This time the stakes involved in his showdown with the international community have less to do with Kuwait than with the sanctions that the United Nations imposed against Iraq after the Gulf war. By sending 64,000 troops and hundreds of tanks towards Kuwait's border, what President Saddam seemed to do was to send a message to the world: 'I am still here, and unless you ease sanctions I can keep the Gulf in a state of permanent crisis.'

However, the game of geopolitical poker that President Saddam has embarked upon smacks of desperation. Four years of sanctions have sent Iraq's annual inflation rate soaring upwards of 1,000 per cent, deprived its industry of crucial parts and subjected the average household to severe shortages of basic necessities. Earlier this month, Baghdad reportedly halved the monthly rations of rice, sugar, cooking oil and flour.

The average salary of a government employee is pitifully low. A doctor earns less than the equivalent of pounds 1 a month - the price of a black market chicken. Even high-ranking Iraqi army officers are unhappy, although with a take- home pay of pounds 10 per month, military men are envied.

The deprivation has reportedly spawned an unprecedented wave of dog-eat-dog criminality. Members of President Saddam's powerful minority Takriti clan have taken part, killing owners of lucrative enterprises they want for themselves, according to Iraqi dissident sources.
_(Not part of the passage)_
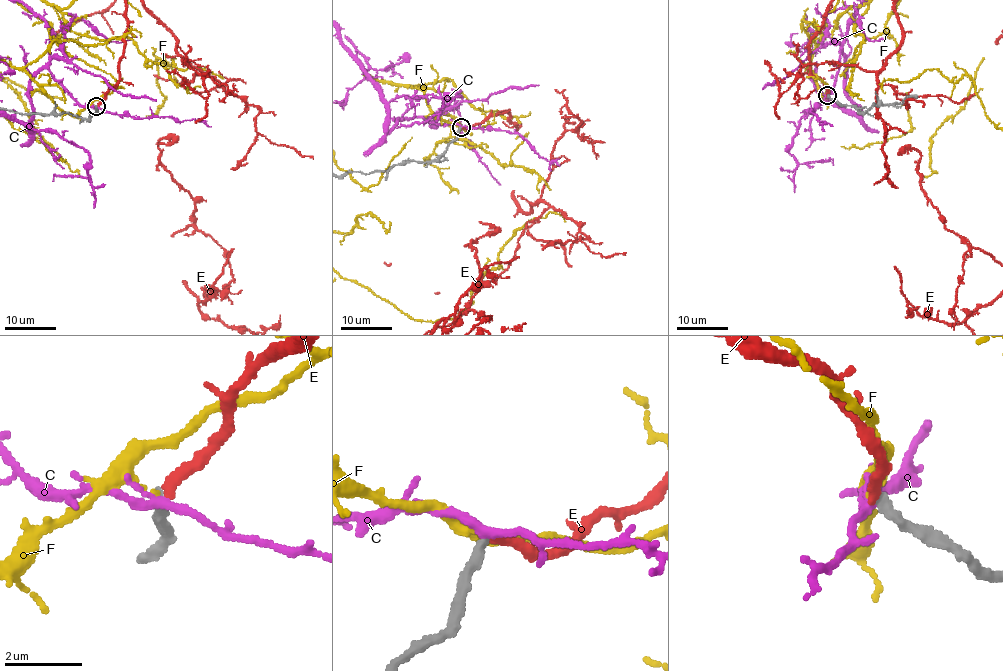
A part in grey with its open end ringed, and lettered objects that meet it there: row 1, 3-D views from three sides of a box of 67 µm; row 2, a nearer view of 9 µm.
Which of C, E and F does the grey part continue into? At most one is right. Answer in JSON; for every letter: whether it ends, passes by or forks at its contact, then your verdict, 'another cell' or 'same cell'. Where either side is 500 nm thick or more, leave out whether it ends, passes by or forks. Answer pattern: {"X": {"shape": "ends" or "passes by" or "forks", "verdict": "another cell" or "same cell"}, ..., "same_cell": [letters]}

The hardships have also apparently led to waves of unrest and desertions in the army. The extent of the problem became clear on 25 August, when the government announced that army deserters, or anyone found sheltering them, would lose an ear. Military officals who have joined the opposition report that thousands of amputations have been carried out.

Coup attempts by disaffected officers have also been reported. A prominent Iraqi exile, Saad Jabr, spoke of the President's paranoia about the loyalty of the army and said that by moving units of the Republican Guard to the border he was lessening the risk of them being involved in any possible insurrection, as well as pressuring the West.
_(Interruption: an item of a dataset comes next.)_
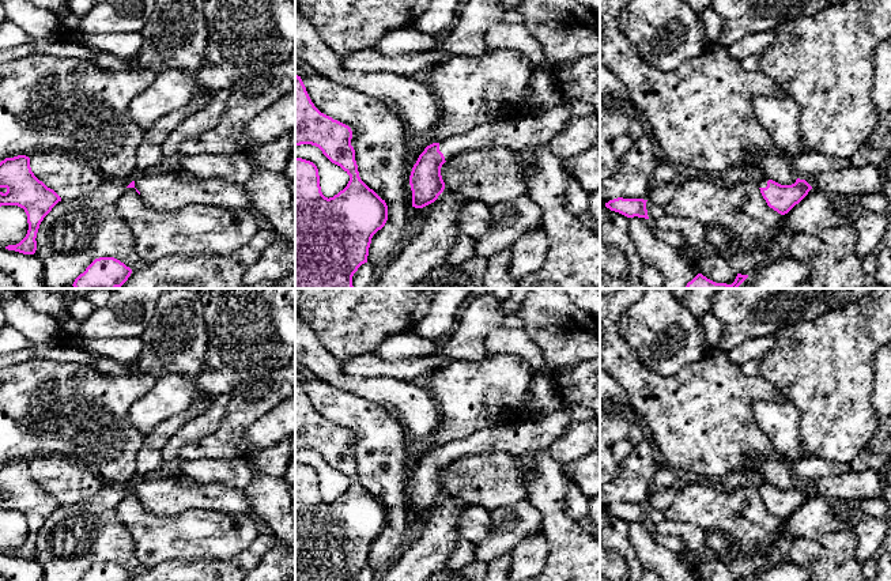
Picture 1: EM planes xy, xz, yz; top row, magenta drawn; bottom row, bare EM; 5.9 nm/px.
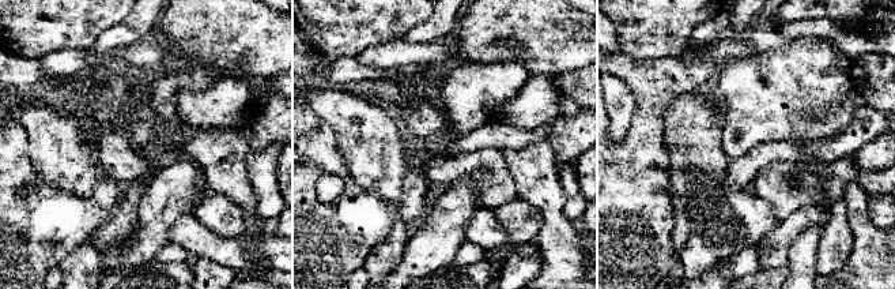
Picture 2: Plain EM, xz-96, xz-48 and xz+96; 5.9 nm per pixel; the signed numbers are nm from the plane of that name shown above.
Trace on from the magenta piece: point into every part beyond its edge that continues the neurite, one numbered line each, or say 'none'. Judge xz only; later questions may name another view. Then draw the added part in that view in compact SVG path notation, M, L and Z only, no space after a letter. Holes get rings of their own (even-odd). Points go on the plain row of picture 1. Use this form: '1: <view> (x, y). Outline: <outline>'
1: xz (524, 438). Outline: M560 408L539 422L524 422L480 430L464 439L439 446L445 465L460 459L484 453L506 453L513 459L545 449L565 433L573 422L571 414Z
'Throughout his rule, Saddam Hussein (has) always tried to hit three or four birds with one stone. In sending them he decreases the danger of having them around and has increased pressure on Saudi Arabia, Kuwait and the United Nations to lift economic sanctions on his country,' Mr Jabr said.
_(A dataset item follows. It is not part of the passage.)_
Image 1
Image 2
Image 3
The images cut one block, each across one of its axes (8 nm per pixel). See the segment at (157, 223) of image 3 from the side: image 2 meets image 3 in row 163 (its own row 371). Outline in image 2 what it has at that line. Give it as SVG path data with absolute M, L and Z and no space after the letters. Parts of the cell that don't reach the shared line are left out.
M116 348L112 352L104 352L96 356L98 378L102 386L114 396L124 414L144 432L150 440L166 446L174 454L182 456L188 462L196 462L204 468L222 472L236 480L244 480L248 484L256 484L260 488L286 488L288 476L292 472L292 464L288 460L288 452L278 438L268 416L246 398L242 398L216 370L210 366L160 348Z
Over the past few months, Iraq has made overtures to Israel, talked in conciliatory tones about its neighbours, invited foreign oil companies to negotiate provisional contracts on attractive terms and complied with at least one UN resolution by allowing international inspectors to dismantle weapons of mass destruction and monitor Iraq's weapons programmes. However, the President remains intransigent on other UN resolutions, including payment of war reparations, recognising Kuwait's sovereignty and halting persecution of his own people.

The timing of the Iraqi troop build-up was no coincidence. Rolf Ekeus, who heads the UN Special Commission on Iraq, is due to report today to the Security Council on Baghdad's compliance with long-term weapons monitoring. Iraq insists the report must confirm it has carried out UN resolution 687, that monitoring is now operational and that a trial period of no more than six months must be followed by a lifting of the embargo.

Last night, Iraq's Foreign Minister, Mohamed Saeed al-Sahaf, said: 'Iraq still hopes that the political and diplomatic efforts, especially those by Russia, France and China, . . . would lead to a definite and decisive outcome to lift the unfair embargo on our people.' The three Security Council members are keen to have the sanctions lifted because they are hoping to resume trade. But Resolution 687 is very much an American document.

The US position has always been that once sanctions are lifted and President Saddam is again allowed to sell oil, it will be impossible to control him. The President seems to be showing the world that even with sanctions in place it is hard to control him. If he feels he has nothing to lose, he could play a wild card.